Notre Dame was built to last until the end of the world

By Paul Mason

The first time I saw Notre Dame was in 1980. Summertime, early morning, before the bakeries were open. The slanted light made the reliefs on the doors stand out.

The second time I saw it, a year later, somebody read out to me a complete analysis of the three doors of the façade. Deliberately assymetrical, each one contains a moral universe.

We don’t yet know the extent of the damage. We do know spire is gone, the wood of the roof timbers is gone. By the time it is rebuilt, as a partial replica, most people alive today will probably be dead.

Notre Dame was — and will be — a monument to civilisation. In an age when there were no information storage devices other than handwritten books, giant stone buildings were society’s hard drives.

This is like losing the hard drive of medieval Paris. Every inch had meaning — not just the meaning imbued by the carpenter and the stonemason, but the meaning imbued by the student, the monk, the penitent — and then by the emergent French bourgeois society.

I know almost nothing about architecture, but I do understand music. And the music composed in Notre Dame during the high period of feudalism is some of the most complex, beautiful and emotionally expressive you will ever hear. Understanding the music helped me understand the building. Andrieu’s requiem dirge for Guillaume de Machaut, O Fleur des Fleurs, seems to be on loop inside my head. The challenge was to make it as complicated as possible but as directly expressive.

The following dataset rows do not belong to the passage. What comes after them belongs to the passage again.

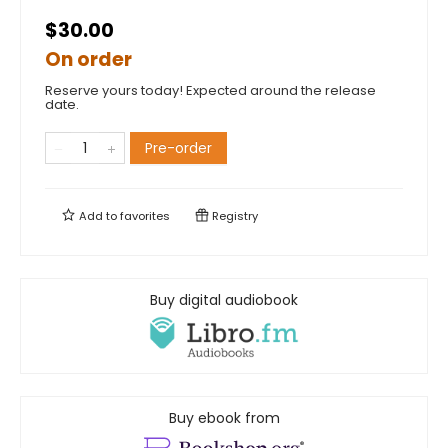
$30.00
On order
Reserve yours today! Expected around the release
date.
Pre-order
Add to
favorites
Registry
Buy digital audiobook
Buy ebook from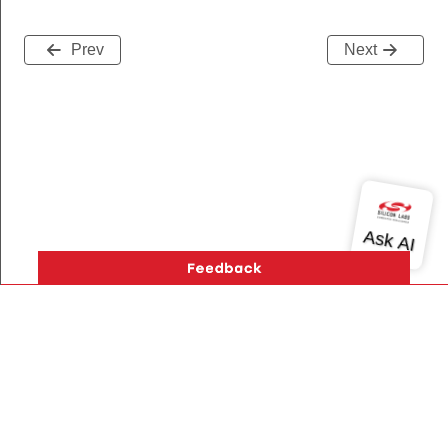
Prev
Next
Version History
Support
About Us
Community
Contact Us
Privacy and Terms
Site Feedback
Copyright © 2026 Silicon Laboratories. All rights reserved.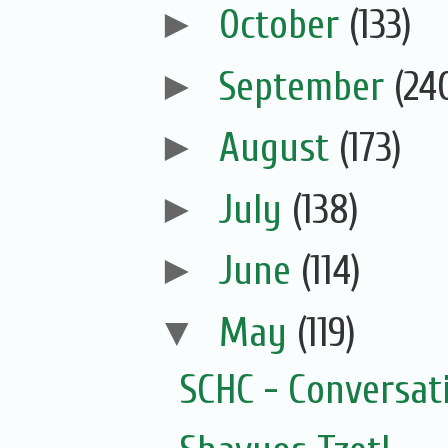
►
October
(133)
►
September
(24
►
August
(173)
►
July
(138)
►
June
(114)
▼
May
(119)
SCHC - Conversat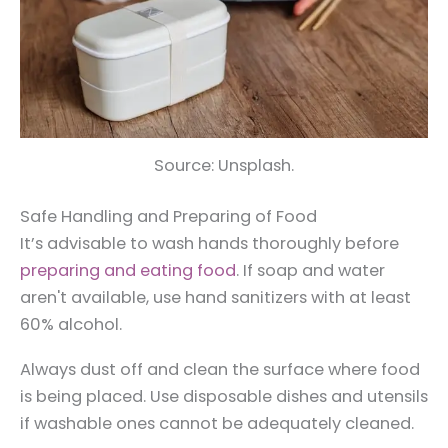
Source: Unsplash.
Safe Handling and Preparing of Food
It’s advisable to wash hands thoroughly before
preparing and eating food
. If soap and water
aren't available, use hand sanitizers with at least
60% alcohol.
Always dust off and clean the surface where food
is being placed. Use disposable dishes and utensils
if washable ones cannot be adequately cleaned.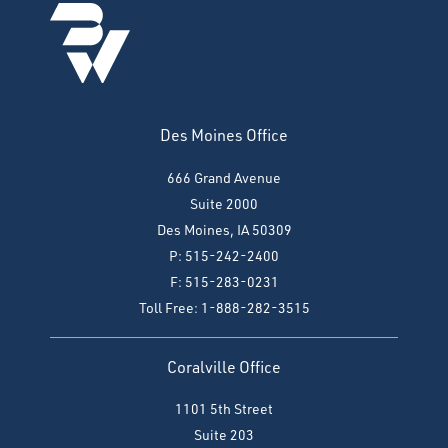
Des Moines Office
666 Grand Avenue
Suite 2000
Des Moines, IA 50309
P: 515-242-2400
F: 515-283-0231
Toll Free: 1-888-282-3515
Coralville Office
1101 5th Street
Suite 203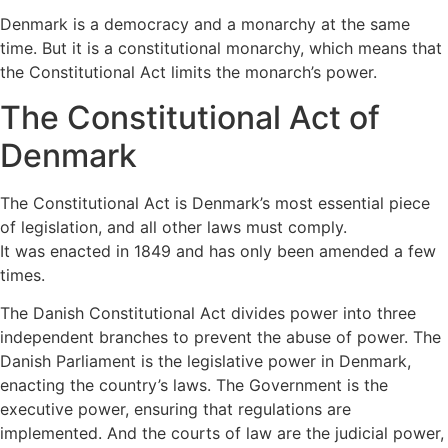
Denmark is a democracy and a monarchy at the same 
time. But it is a constitutional monarchy, which means that 
the Constitutional Act limits the monarch’s power.
The Constitutional Act of 
Denmark
The Constitutional Act is Denmark’s most essential piece 
of legislation, and all other laws must comply.
It was enacted in 1849 and has only been amended a few 
times.
The Danish Constitutional Act divides power into three 
independent branches to prevent the abuse of power. The 
Danish Parliament is the legislative power in Denmark, 
enacting the country’s laws. The Government is the 
executive power, ensuring that regulations are 
implemented. And the courts of law are the judicial power, 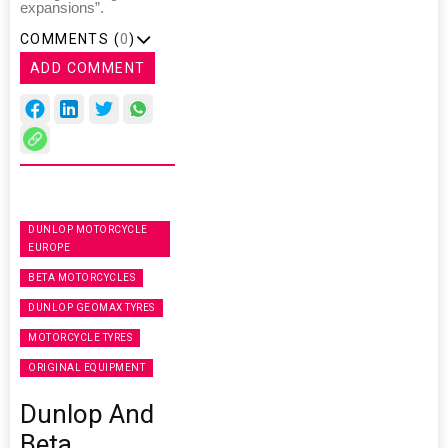
expansions”.
COMMENTS (
0
)
ADD COMMENT
DUNLOP MOTORCYCLE
EUROPE
BETA MOTORCYCLES
DUNLOP GEOMAX TYRES
MOTORCYCLE TYRES
ORIGINAL EQUIPMENT
Dunlop And
Beta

The one time I did the full tour of the inside was in 1986, before mass global tourism took off. I didn’t understand its vastness even then. If you have ever seen it, you have to hold those memories close now, because you will probably never in your lifetime see the whole thing rebuilt.

Last year I went to Tito’s birthplace in Croatia. A small village of wood huts. A tank could have destroyed it in half an hour. It was a reminder that, until the mid 20th Century, most of the world was built of wood, thatch and fragile bricks.

Notre Dame was built to last until the end of the world, out of stone, glass and vast forests of thick timber frames.

And it was built by rationalists. The thinkers of the high Gothic may have been trapped in pre-modern concepts of the world, but they were reaching towards modern concepts — through geometry, polyphony, humanism, logic and translation of ancient texts.

All I can think today is, if you want to know how you will feel if one thousand years’ worth of rationality goes up in flames, this is it.

I know lots of other beautiful places have been destroyed by wars, terrorism, neglect. I know people are more important than buildings.

But if language is “concretised consciousness” buildings like Notre Dame are concretised wisdom.

When my comrades read out to me the analysis of the portals back in the 1980s, and then we went off laughing into the flower market across the bridge, and to a meeting of the Parisian left, and to drink pastis, we never imagined that the flower market could still be there while the cathedral not.

The assumption that Western civilisation is permanent was always an illusion. Today is a good time to reflect on what it feels like if the illusion should be lost.